TASK ITEM
Scan the material for the word "Cloud", and copy each line where it shows up.

━━ EXTRACTED ENTRIES ━━

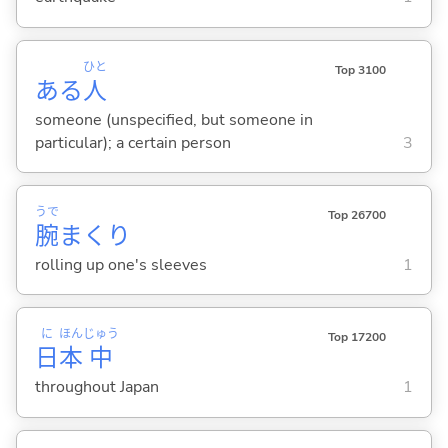
ひと
Top 3100
ある
人
someone (unspecified, but someone in
particular); a certain person
3
うで
Top 26700
腕
まくり
rolling up one's sleeves
1
に
ほん
じゅう
Top 17200
日
本
中
throughout Japan
1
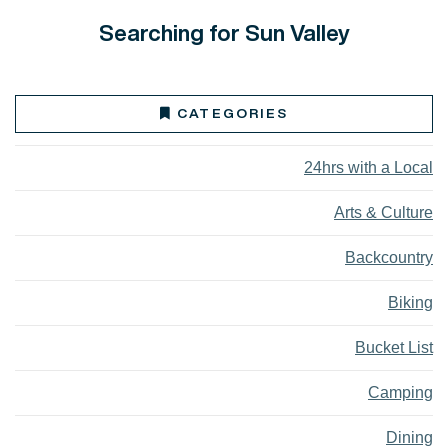
Searching for Sun Valley
CATEGORIES
24hrs with a Local
Arts & Culture
Backcountry
Biking
Bucket List
Camping
Dining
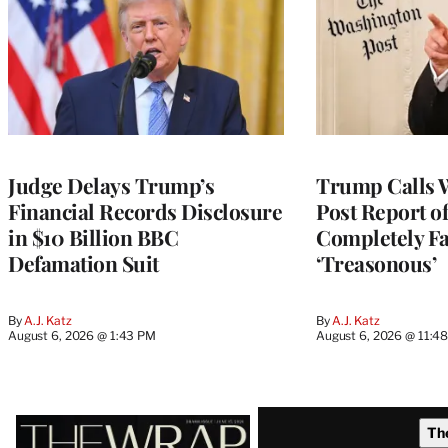
Judge Delays Trump’s
Trump Calls 
Financial Records Disclosure
Post Report of
in $10 Billion BBC
Completely Fa
Defamation Suit
‘Treasonous’
By
A.J. Katz
By
A.J. Katz
August 6, 2026 @ 1:43 PM
August 6, 2026 @ 11:4
Latest
Th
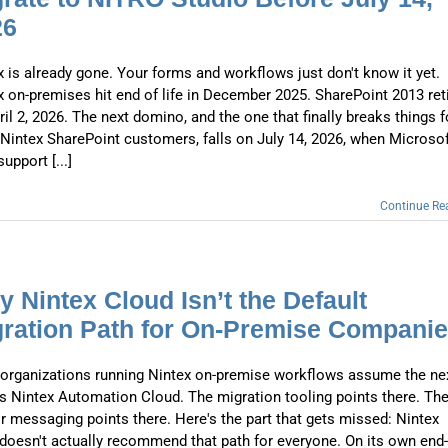
Automat
26
Servi
x is already gone. Your forms and workflows just don't know it yet.
Take you
x on-premises hit end of life in December 2025. SharePoint 2013 ret
Copilo
il 2, 2026. The next domino, and the one that finally breaks things f
Nintex SharePoint customers, falls on July 14, 2026, when Microso
AI put t
upport [...]
NITRO
Continue Re
Create y
Asset
 Nintex Cloud Isn’t the Default
Manage 
ration Path for On-Premise Compani
organizations running Nintex on-premise workflows assume the ne
is Nintex Automation Cloud. The migration tooling points there. Th
r messaging points there. Here's the part that gets missed: Nintex
f doesn't actually recommend that path for everyone. On its own end-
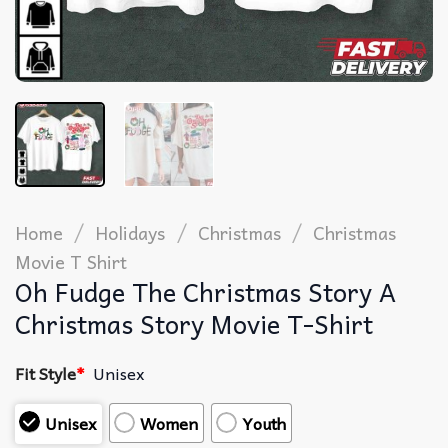
/
/
/
Home
Holidays
Christmas
Christmas
Movie T Shirt​
Oh Fudge The Christmas Story A
Christmas Story Movie T-Shirt
Fit Style
*
Unisex
Unisex
Women
Youth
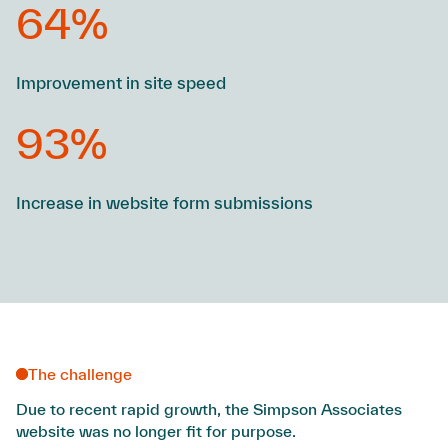
64%
Improvement in site speed
93%
Increase in website form submissions
The challenge
Due to recent rapid growth, the Simpson Associates
website was no longer fit for purpose.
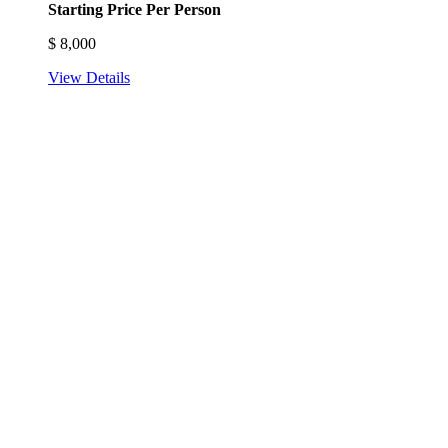
Starting Price Per Person
$
8,000
View Details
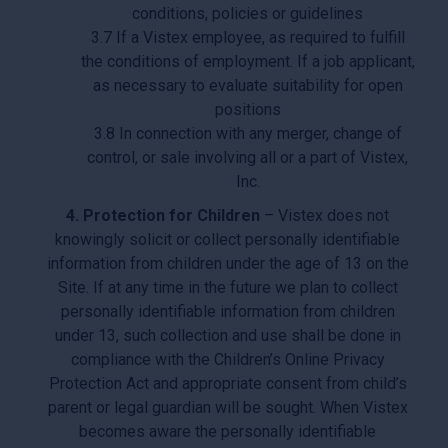
conditions, policies or guidelines
3.7 If a Vistex employee, as required to fulfill
the conditions of employment. If a job applicant,
as necessary to evaluate suitability for open
positions
3.8 In connection with any merger, change of
control, or sale involving all or a part of Vistex,
Inc.
4. Protection for Children
– Vistex does not
knowingly solicit or collect personally identifiable
information from children under the age of 13 on the
Site. If at any time in the future we plan to collect
personally identifiable information from children
under 13, such collection and use shall be done in
compliance with the Children’s Online Privacy
Protection Act and appropriate consent from child’s
parent or legal guardian will be sought. When Vistex
becomes aware the personally identifiable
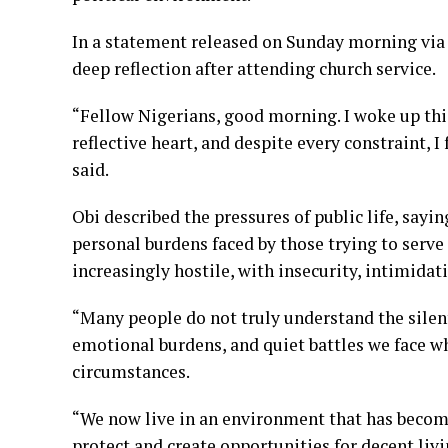
In a statement released on Sunday morning via 
deep reflection after attending church service.
“Fellow Nigerians, good morning. I woke up thi
reflective heart, and despite every constraint, 
said.
Obi described the pressures of public life, sa
personal burdens faced by those trying to serv
increasingly hostile, with insecurity, intimidat
“Many people do not truly understand the silent
emotional burdens, and quiet battles we face whi
circumstances.
“We now live in an environment that has become
protect and create opportunities for decent li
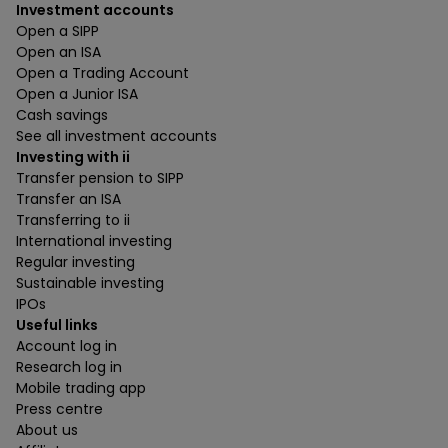
Investment accounts
Open a SIPP
Open an ISA
Open a Trading Account
Open a Junior ISA
Cash savings
See all investment accounts
Investing with ii
Transfer pension to SIPP
Transfer an ISA
Transferring to ii
International investing
Regular investing
Sustainable investing
IPOs
Useful links
Account log in
Research log in
Mobile trading app
Press centre
About us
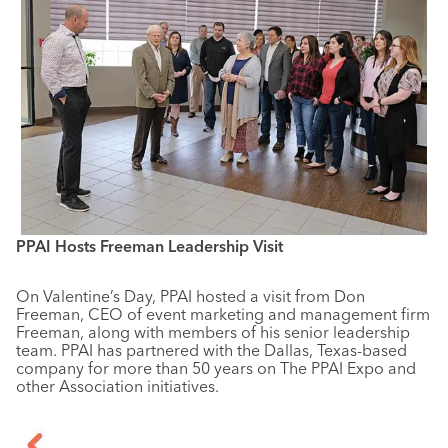
PPAI Hosts Freeman Leadership Visit
On Valentine’s Day, PPAI hosted a visit from Don
Freeman, CEO of event marketing and management firm
Freeman, along with members of his senior leadership
team. PPAI has partnered with the Dallas, Texas-based
company for more than 50 years on The PPAI Expo and
other Association initiatives.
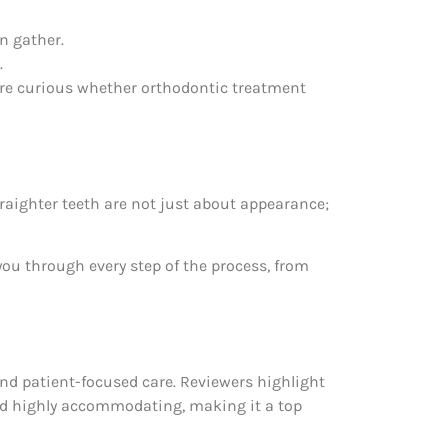
n gather.
.
u’re curious whether orthodontic treatment
traighter teeth are not just about appearance;
ou through every step of the process, from
and patient-focused care. Reviewers highlight
and highly accommodating, making it a top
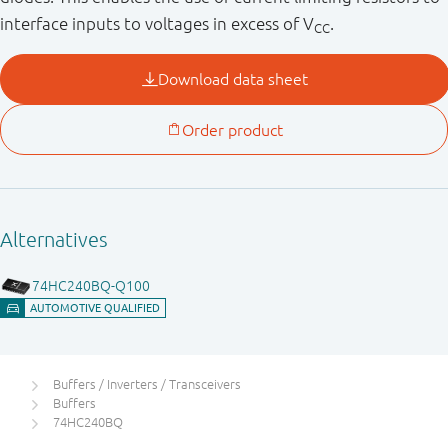
interface inputs to voltages in excess of V
.
CC
Buffers / Inverters / Transceivers
Buffers
74HC240BQ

━━━

COMPLETED TASK
 Nintex Cloud Isn’t the Default
is Nintex Automation Cloud. The migration tooling points there. Th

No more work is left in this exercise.